È la notte di sabato sera a cavallo tra il 29 febbraio e il 1 marzo. Il corpo di Ugo Russo, giace a terra, riverso sul motorino, in via Generale Orsini, nel quartiere Santa Lucia. Nel caos generale una mano col cellulare, dall'alto di un balcone, riprende una scena orribile: sono gli attimi immediatamente successivi alla morte del 15enne dei Quartieri Spagnoli, ucciso da un carabiniere in borghese mentre tentava di rapinarlo dell'orologio insieme ad un complice. Un video,di cui Fanpage.it è entrato in possesso e che potrebbe servire anche agli investigatori. Nel filmato si vede  una persona chinata guarda quel corpo senza vita. E pietosamente gli passa la mano sopra. Immagini importanti, perché su quel tratto di strada gli investigatori hanno appurato che non punta nessuna telecamera: non  quelle di ristoranti vicini, né quelle della sede della Regione Campania.

Poco prima, il 15enne dei Quartieri Spagnoli è stato ucciso a colpi di pistola nel corso di un tentativo di rapina a un carabiniere 23enne fuori servizio. Il militare, di origini campane, ma in servizio a Bologna, era a bordo della sua Mercedes intento a parcheggiare, mentre la fidanzata era già scesa, quando gli si sarebbe avvicinato Ugo con la pistola, rivelatasi poi un giocattolo. Secondo le ricostruzioni fatte dai carabinieri, il militare avrebbe sparato dopo essersi qualificato, dopo aver visto la pistola puntata alla sua testa. Il complice 17enne di Ugo, invece, sostiene che il carabiniere non si sia qualificato e abbia sparato fingendo di dargli l'orologio. Il carabiniere che era fuori servizio ora è indagato per omicidio volontario. Nella notte, quando si diffonde la notizia della morte, scoppierà poi la rabbia dei familiari del 15enne che devasteranno il Pronto Soccorso dell'Ospedale Vecchio Pellegrini. Subito dopo ci sarà una stesa di due uomini a bordo di un motorino ai danni della caserma Pastrengo: esplosi colpi di pistola contro la sede dei carabinieri.

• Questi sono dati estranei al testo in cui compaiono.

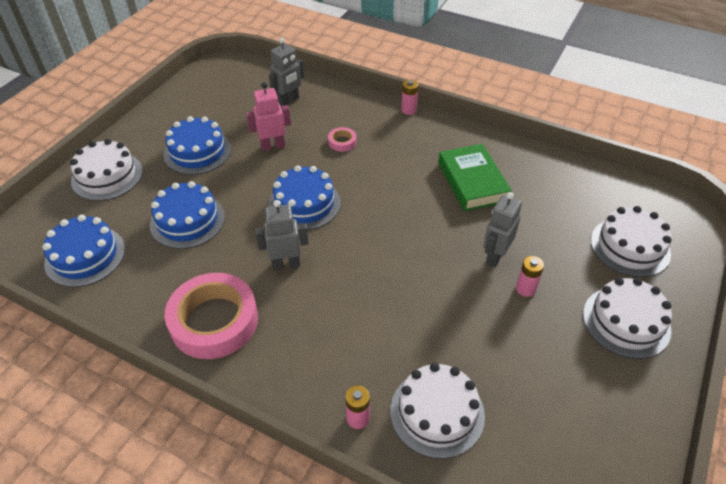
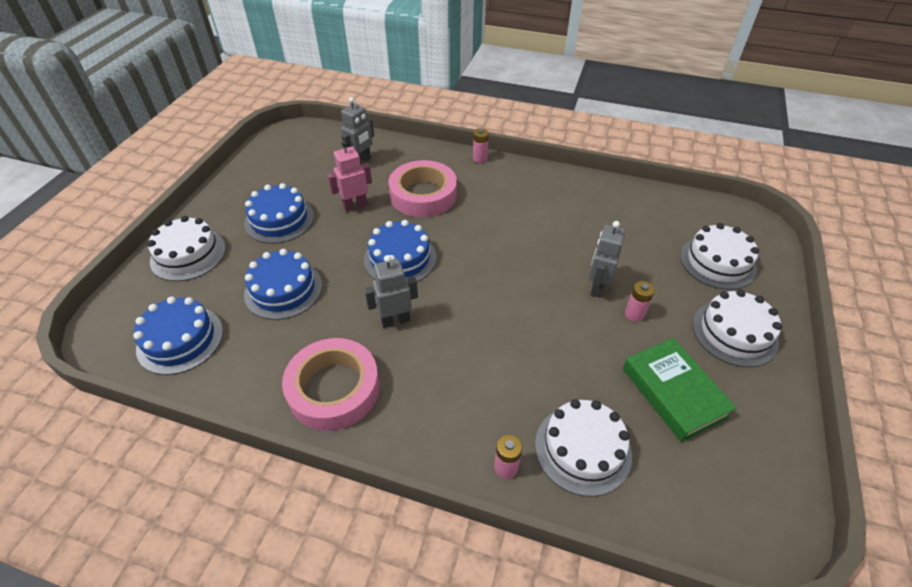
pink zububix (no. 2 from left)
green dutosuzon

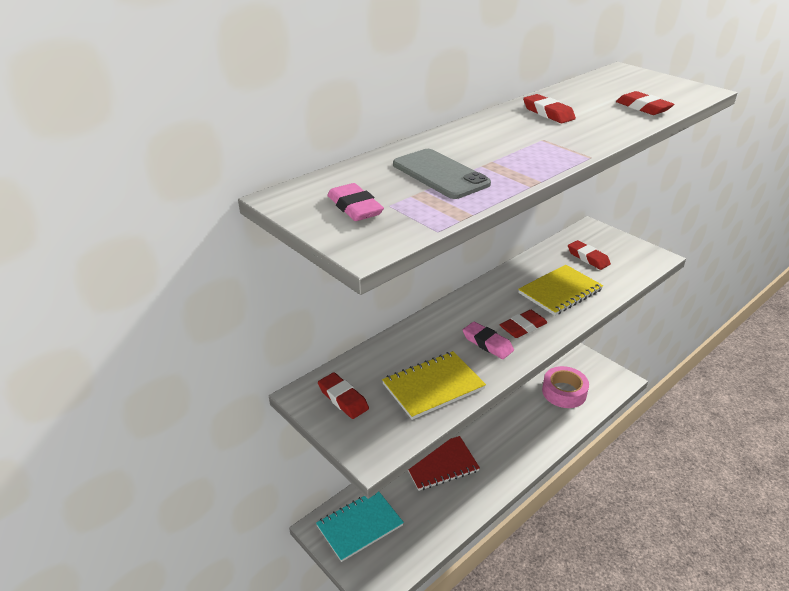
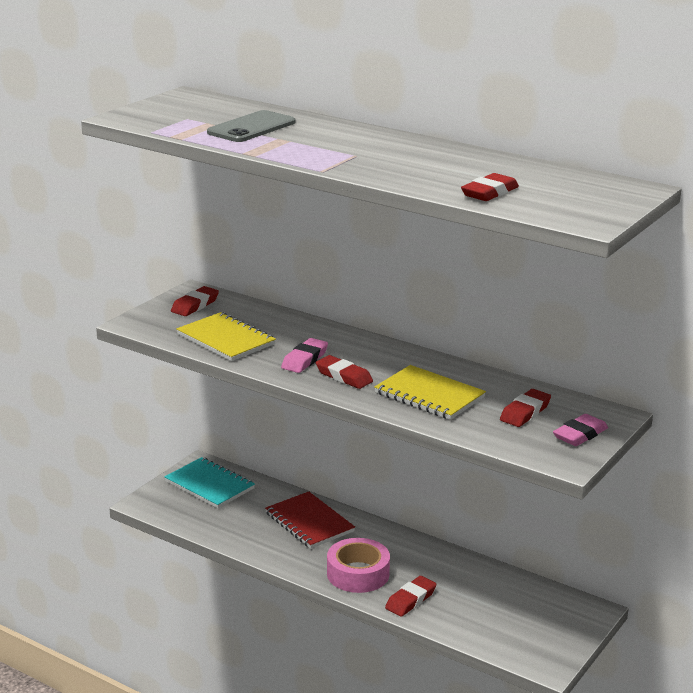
pink zububix
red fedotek (no. 3 from left)
pink fedotek (no. 2 from left)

Nel video che Fanpage.it pubblica, sul lato destro, si vede un assembramento di curiosi che guarda dal margine della strada, mentre un carabiniere che è già sul posto invita a sgomberare urlando “Forza! Forza!”. Ugo è a terra, sopra al motorino. Accanto a lui c'è una persona, che poi passa una mano sul corpo inerte del ragazzo.

Secondo alcune testimonianze raccolte da Fanpage.it sono stati sparati 4 colpi di pistola. I primi 2 colpi, esplosi a distanza ravvicinata, avrebbero raggiunto Ugo alla parte alta del petto. Un altro gli avrebbe trapassato il casco colpendolo alla nuca, nella regione occipitale. Una dinamica che le risultanze dell'autopsia, svoltasi venerdì, 6 marzo, potranno aiutare a chiarire. L'esame è durato oltre 5 ore e sull'esito c'è il massimo riserbo. La salma del giovane è stata dissequestrata. I funerali si sarebbero dovuti tenere oggi in forma solenne, ma prima autorizzati, poi sono stati vietati con ordinanza della Questura a seguito del decreto anti-coronavirus del Governo di sabato che ha vietato le esequie pubbliche in tutt'Italia.